Le département du Trésor américain a imposé de nouvelles sanctions financières à l'Iran, ciblant spécifiquement les individus et les entreprises accusés de transférer des revenus pétroliers illicites via des cryptomonnaies et des sociétés écrans en Asie.
Le Bureau du contrôle des avoirs étrangers (OFAC) du département du Trésor américain a annoncé mardi avoir sanctionné plus d'une douzaine de personnes et d'entreprises liées à l'Iran.
L'OFAC tracde l'argent lié aux ventes de pétrole et au commerce des cryptomonnaies
Le département du Trésor américain a déclaré que l'argent avait été acheminé au profit du Corps des gardiens de la révolution islamique iranien - Force Qods (IRGC-QF) et du ministère de la Défense et de la Logistique des forces armées (MODAFL), tous deux affiliés aux programmes d'armement du pays.
« Ces réseaux bancaires parallèles iraniens, gérés par des facilitateurs financiers illicites de confiance, abusent du système financier international et blanchissent de l'argent par le biais de sociétés écrans à l'étranger et de cryptomonnaies », a écrit le ministère.
D'après les conclusions de l'OFAC , Derakhshan et Alivand ont perçu des paiements par l'intermédiaire de sociétés écrans immatriculées à Hong Kong et aux Émirats arabes unis.
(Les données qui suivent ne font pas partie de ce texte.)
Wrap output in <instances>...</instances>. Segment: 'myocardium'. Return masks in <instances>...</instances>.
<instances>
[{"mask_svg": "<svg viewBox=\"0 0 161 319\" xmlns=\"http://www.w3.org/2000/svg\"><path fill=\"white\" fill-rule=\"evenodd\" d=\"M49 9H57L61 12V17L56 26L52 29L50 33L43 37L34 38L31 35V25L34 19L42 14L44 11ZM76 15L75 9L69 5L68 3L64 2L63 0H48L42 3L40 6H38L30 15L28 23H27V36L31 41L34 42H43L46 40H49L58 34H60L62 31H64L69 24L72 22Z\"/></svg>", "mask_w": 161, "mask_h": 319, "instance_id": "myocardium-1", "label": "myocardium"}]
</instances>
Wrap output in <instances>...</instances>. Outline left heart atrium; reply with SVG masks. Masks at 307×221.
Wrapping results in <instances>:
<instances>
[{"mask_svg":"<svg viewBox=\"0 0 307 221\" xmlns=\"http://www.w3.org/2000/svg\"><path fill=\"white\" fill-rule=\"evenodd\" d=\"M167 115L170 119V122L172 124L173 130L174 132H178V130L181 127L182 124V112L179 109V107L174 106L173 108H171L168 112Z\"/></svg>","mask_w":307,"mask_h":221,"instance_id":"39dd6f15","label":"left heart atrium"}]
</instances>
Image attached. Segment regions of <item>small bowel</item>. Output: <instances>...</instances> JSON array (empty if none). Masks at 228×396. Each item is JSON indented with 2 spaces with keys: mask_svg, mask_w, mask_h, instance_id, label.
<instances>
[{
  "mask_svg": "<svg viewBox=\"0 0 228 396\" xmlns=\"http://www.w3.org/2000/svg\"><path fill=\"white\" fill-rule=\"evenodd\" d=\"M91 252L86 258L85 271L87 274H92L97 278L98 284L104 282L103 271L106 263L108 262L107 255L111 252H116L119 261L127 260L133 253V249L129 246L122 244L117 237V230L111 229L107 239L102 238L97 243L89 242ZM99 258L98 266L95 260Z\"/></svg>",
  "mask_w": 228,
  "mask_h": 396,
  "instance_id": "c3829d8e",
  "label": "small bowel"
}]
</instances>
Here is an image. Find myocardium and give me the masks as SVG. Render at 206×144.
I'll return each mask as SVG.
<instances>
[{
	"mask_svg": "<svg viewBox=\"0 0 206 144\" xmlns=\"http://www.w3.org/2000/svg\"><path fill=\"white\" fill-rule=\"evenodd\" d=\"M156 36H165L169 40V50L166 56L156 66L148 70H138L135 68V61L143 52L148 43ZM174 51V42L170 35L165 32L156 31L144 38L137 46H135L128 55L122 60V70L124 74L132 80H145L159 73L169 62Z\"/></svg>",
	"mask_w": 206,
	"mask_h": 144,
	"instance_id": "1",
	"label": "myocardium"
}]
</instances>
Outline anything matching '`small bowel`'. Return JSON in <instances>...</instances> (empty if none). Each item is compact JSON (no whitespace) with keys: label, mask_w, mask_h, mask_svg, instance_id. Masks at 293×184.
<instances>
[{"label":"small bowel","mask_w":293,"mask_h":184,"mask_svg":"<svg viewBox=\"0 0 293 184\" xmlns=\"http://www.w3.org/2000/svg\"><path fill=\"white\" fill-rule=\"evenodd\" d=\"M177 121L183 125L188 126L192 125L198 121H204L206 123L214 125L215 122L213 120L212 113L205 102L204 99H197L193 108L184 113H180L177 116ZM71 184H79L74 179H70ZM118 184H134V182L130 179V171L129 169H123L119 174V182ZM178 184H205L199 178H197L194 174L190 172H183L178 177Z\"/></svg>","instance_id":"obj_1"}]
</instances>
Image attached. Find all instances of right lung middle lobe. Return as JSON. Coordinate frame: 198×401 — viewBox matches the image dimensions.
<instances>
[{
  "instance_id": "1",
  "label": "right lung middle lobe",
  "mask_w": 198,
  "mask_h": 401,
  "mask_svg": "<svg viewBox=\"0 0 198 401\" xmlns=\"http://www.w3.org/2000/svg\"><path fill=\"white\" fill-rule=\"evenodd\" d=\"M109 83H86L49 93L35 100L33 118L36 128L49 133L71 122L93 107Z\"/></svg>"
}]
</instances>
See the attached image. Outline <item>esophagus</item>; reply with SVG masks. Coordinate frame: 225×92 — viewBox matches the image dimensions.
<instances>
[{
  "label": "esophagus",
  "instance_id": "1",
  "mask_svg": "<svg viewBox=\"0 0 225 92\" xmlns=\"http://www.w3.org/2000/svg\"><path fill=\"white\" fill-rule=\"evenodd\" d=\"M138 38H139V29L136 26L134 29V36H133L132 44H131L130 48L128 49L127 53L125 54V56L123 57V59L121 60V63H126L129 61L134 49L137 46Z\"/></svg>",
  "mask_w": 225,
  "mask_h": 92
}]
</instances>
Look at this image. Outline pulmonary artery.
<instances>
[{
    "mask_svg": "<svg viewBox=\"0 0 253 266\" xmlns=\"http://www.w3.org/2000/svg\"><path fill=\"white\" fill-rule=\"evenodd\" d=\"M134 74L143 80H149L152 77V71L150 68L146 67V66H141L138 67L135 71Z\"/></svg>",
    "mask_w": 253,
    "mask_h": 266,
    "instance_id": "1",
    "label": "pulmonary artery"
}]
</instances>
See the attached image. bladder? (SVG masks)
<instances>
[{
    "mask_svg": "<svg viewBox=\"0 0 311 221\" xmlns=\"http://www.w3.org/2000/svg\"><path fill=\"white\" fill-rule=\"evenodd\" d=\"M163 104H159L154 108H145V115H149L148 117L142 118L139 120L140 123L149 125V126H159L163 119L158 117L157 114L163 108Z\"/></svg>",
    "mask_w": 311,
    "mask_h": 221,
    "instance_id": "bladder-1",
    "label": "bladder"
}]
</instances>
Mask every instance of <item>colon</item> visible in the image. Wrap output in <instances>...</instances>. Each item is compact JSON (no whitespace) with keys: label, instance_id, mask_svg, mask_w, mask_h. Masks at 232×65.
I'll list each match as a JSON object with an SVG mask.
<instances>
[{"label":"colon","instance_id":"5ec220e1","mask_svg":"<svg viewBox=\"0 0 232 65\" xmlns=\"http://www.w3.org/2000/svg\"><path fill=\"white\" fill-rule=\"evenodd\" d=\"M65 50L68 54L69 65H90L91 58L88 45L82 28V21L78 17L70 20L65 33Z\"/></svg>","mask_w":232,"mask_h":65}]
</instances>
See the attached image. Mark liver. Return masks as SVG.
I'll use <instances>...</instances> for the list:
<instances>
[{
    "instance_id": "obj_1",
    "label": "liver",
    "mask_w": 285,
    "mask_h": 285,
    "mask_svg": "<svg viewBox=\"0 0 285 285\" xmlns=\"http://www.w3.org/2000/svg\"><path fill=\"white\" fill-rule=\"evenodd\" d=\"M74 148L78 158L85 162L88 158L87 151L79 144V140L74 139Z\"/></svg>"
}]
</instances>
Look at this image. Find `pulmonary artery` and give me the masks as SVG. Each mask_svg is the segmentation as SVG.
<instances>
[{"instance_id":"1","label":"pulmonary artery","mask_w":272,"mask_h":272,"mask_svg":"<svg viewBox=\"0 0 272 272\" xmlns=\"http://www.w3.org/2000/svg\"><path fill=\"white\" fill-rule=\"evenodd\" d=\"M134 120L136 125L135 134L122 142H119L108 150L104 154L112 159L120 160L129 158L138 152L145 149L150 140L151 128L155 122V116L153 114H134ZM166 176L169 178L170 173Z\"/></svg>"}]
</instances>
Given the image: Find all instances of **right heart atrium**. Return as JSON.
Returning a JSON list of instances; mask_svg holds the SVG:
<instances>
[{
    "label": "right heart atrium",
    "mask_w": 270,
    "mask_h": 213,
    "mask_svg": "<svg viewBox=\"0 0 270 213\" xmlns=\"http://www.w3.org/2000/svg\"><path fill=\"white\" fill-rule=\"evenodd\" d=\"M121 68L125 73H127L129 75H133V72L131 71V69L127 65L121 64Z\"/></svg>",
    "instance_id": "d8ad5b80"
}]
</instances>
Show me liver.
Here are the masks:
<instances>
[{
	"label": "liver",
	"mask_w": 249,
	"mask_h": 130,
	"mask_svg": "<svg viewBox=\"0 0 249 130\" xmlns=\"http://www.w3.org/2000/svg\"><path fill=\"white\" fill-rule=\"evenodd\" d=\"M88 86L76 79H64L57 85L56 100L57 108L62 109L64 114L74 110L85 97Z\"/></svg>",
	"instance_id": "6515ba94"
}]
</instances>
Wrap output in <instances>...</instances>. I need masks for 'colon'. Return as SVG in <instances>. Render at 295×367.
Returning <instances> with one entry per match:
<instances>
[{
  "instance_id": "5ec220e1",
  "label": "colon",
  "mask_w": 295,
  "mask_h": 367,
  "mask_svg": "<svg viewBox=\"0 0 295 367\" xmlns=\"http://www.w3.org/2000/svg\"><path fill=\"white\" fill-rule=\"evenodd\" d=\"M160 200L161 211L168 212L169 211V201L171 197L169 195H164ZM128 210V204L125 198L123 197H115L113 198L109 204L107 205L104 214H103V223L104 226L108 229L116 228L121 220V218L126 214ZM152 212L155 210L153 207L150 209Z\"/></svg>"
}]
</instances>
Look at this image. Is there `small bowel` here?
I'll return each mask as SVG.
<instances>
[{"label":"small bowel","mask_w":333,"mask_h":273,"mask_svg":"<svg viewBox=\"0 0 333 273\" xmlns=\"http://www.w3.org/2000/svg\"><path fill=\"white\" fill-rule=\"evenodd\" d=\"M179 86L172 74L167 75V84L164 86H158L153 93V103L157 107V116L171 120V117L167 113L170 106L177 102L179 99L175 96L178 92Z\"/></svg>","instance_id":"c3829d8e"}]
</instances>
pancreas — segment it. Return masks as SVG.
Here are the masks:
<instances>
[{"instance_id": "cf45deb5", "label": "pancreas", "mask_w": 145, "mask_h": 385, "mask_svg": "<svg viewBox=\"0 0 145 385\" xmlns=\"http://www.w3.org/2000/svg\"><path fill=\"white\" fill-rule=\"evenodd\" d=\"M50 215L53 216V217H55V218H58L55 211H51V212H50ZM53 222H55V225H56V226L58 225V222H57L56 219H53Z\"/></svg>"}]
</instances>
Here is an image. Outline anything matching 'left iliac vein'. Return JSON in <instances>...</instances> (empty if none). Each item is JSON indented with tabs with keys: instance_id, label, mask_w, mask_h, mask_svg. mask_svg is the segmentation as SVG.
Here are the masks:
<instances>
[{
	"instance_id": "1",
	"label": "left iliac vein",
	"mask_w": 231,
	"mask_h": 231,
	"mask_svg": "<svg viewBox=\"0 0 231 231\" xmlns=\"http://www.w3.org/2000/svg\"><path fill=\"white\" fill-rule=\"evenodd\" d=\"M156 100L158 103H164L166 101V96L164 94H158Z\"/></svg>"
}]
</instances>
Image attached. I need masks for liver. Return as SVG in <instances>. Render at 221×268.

Les sociétés visées par l'enquête étaient Alpa Trading à Dubaï et Alpa Hong Kong Limited, des sociétés écrans que le département accusait de dissimuler cash provenant de la vente de pétrole.
Les activités du réseau étaient également liées à des facilitateurs financiers affiliés au Hezbollah et à la société syrienne Al-Qatirji, une entreprise déjà sanctionnée pour avoir aidé les Gardiens de la révolution iraniens (IRCG-QF). Al-Qatirji a étédentcomme complice du trafic de pétrole iranien vers les marchés régionaux.
Les autorités américaines ont affirmé qu'Alivand était impliqué dans des transactions de plusieurs millions de dollars avec Tawfiq Muhammad Sa'id al-Law, un blanchisseur d'argent lié au Hezbollah. Al-Law aurait fourni au Hezbollah un accès à des portefeuilles numériques pour recevoir des fonds provenant des ventes de matières premières du Corps des gardiens de la révolution islamique et de la Force Qods.
Les États-Unis promettent de continuer à perturber les ventes illégales de pétrole
Selon l'OFAC, la société Al-Qatirji a été sanctionnée en vertu du décret exécutif 13224 en novembre 2024 pour avoir soutenu le Corps des gardiens de la révolution islamique – Force Qods. Al-Law avait été sanctionnée en vertu du même décret exécutif sept mois auparavant pour avoir apporté un soutien financier au Hezbollah.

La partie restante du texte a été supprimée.